Today they buried my friends, Rose and Dave. In spite of how violently they died, how much publicity the crime has received, and how packed the church was, it was a solemn, beautiful Mass of Christian burial followed by full military honors for Dave who retired from the Air Force after 24 years. The Freedom Riders turned out in large numbers to line the street with flags and stand at attention for the salute and playing of Taps.
The weather also cooperated. It’s a perfect spring day here in Oklahoma—the sun’s shining, there’s a crisp breeze and yet it’s still not too hot. So why the quote? The funeral was lovely, a fitting tribute to my unforgettable friend, Rose and her devoted husband—all anyone could have asked for and more.
This morning as I was getting ready to go, I felt so strangely at peace, more so than I’ve been since I first heard the awful news. I knew without a doubt I was supposed to be a Communion minister today. I’ve never been a Communion minister at a funeral before; very often they don’t need extraordinary ministers, especially not when you have two priests and a deacon presiding as was the case today. When one is required, usually it’s the Mass Coordinator. But somehow, it just seemed right. Rose was the one who told me I could bring Holy Communion to the homebound years ago when I couldn’t fathom such an honor.

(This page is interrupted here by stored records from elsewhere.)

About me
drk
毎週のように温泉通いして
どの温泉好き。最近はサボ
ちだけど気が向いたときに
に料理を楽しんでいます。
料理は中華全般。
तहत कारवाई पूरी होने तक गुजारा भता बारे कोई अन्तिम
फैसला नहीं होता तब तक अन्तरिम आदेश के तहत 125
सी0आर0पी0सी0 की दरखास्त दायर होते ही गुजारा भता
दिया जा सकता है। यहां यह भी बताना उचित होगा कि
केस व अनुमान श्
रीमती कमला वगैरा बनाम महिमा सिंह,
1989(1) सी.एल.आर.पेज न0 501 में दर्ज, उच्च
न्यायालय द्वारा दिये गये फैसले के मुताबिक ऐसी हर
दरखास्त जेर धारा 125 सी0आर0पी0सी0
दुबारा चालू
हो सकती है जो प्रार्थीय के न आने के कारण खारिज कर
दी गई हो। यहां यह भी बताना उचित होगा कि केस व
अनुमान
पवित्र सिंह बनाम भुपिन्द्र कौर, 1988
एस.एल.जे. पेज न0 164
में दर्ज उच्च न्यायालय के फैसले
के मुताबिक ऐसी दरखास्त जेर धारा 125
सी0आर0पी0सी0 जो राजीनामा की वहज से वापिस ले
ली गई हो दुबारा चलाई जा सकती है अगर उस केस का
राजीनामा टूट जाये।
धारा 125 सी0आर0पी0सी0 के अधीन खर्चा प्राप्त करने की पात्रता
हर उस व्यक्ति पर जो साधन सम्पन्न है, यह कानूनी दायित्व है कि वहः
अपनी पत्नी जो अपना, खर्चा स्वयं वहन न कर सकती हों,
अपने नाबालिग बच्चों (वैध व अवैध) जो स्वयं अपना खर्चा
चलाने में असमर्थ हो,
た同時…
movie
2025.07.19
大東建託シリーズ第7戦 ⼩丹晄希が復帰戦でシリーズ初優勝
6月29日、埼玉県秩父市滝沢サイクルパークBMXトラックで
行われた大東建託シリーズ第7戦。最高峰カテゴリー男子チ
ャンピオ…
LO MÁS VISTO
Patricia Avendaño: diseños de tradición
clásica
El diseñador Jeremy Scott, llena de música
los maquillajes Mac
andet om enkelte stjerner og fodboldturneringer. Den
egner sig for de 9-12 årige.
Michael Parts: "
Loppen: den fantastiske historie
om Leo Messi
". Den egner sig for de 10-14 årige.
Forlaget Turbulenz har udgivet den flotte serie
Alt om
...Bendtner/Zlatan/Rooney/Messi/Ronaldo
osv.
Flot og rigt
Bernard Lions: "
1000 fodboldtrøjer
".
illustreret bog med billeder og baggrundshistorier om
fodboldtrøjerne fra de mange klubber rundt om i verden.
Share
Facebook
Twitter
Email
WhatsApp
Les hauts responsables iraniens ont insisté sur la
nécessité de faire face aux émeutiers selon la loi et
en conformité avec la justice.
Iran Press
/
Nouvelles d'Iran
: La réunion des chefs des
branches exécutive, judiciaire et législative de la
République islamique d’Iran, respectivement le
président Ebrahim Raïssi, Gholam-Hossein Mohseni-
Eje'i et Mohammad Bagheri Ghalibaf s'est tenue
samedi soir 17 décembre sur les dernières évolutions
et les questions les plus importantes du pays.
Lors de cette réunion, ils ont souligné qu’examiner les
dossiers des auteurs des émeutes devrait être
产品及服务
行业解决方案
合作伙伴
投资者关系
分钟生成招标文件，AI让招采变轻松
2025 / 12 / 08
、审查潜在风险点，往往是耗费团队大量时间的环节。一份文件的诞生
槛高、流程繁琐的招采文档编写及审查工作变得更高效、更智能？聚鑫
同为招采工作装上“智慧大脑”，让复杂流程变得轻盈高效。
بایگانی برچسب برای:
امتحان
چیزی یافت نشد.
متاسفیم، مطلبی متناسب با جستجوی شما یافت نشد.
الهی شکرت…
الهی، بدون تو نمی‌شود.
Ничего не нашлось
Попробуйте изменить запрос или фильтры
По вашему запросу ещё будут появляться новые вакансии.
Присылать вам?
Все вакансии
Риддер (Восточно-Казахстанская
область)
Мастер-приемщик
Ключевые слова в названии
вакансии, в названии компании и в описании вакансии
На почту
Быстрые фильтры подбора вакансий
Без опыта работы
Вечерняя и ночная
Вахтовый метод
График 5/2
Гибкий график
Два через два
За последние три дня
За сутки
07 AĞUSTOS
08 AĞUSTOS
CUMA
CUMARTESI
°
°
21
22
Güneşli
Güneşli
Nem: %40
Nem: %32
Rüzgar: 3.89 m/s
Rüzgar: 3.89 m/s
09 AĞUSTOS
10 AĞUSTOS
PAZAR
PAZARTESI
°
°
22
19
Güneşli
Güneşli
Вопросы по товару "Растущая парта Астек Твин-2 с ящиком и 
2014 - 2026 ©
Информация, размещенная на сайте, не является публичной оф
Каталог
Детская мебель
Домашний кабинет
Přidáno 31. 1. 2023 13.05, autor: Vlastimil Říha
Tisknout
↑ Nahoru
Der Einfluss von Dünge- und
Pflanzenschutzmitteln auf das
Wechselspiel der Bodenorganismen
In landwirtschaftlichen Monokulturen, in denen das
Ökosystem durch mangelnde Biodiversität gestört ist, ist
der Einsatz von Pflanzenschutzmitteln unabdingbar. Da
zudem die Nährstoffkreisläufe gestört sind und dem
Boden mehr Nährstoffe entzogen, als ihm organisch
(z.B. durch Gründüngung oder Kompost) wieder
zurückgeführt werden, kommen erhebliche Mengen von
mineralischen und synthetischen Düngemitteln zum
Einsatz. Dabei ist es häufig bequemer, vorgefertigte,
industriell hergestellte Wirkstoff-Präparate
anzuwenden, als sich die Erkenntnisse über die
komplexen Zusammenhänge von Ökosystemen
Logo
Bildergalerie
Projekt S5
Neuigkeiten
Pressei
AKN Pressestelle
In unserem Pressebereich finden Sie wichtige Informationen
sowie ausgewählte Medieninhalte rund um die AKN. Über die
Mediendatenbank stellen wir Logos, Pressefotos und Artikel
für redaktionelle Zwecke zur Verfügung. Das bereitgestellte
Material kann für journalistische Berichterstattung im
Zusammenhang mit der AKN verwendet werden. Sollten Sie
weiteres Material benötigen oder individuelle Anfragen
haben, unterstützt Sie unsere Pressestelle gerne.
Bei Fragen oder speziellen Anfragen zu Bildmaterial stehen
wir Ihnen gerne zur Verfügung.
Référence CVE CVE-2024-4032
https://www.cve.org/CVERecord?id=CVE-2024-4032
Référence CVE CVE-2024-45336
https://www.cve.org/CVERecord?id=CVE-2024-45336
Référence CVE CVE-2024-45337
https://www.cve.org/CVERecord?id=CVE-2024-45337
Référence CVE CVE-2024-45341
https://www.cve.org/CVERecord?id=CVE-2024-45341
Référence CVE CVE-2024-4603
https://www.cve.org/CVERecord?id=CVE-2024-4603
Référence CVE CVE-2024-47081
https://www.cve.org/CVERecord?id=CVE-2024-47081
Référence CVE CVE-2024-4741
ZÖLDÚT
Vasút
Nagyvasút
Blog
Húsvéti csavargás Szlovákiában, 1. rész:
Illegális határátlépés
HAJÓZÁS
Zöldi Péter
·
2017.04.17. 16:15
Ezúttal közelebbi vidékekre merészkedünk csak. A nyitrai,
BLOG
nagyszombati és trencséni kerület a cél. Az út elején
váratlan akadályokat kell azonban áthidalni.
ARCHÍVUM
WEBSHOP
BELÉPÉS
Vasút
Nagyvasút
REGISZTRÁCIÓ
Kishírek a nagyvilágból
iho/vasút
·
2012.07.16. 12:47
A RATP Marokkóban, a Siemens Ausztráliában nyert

“But what if I mess it up?” I think I probably asked her back then.
“How will they know?!” She probably answered. I can just imagine her thinking, “Silly rabbit! Stop worrying and just bring them Communion! These sick people need your help. Perfectionists! Yeesh!”
She gave me a pyx, a book of prayers, a bunch of holy cards and sent me on my way. I was hung up on doing things “right”. Rose didn’t worry about that so much. Oh sure she tried to follow the big rules so far as they went. But she was more about visiting the person, seeing that each sick friend—and anyone in a hospital bed was her friend, whether she knew them or not—had Communion if they were Catholic, and magazines, candy, fast food or whatever else she could smuggle into the hospital, if they weren't.
Today I was the only lay extraordinary minister at my friend’s funeral. This morning, I told her that if it was God's Will, I'd really like to do it. I guess it was. Anyway, like so many other things I know I’ve done, it was worth doing—however I did it—because it wasn’t about me. None of it is about us, which is why it doesn’t matter so much how well we do it, but the love we put into it. Rose—and God—know how much her gifts meant to me over the years. Oh sweet Lord, let me be a ‘Rose’ for others.
And now she gave me another gift by helping me discover the courage to do something else I’ve never done. Thank you dear friend. One of the most beautiful things about getting older and losing dear ones is that it makes your own death less scary. Each time I can count one more soul ‘over there’ to welcome me when it’s my turn. Not such a bad thing when you think about it.
Thank you God for letting me be Catholic. Help me keep on ‘doing it’...however badly.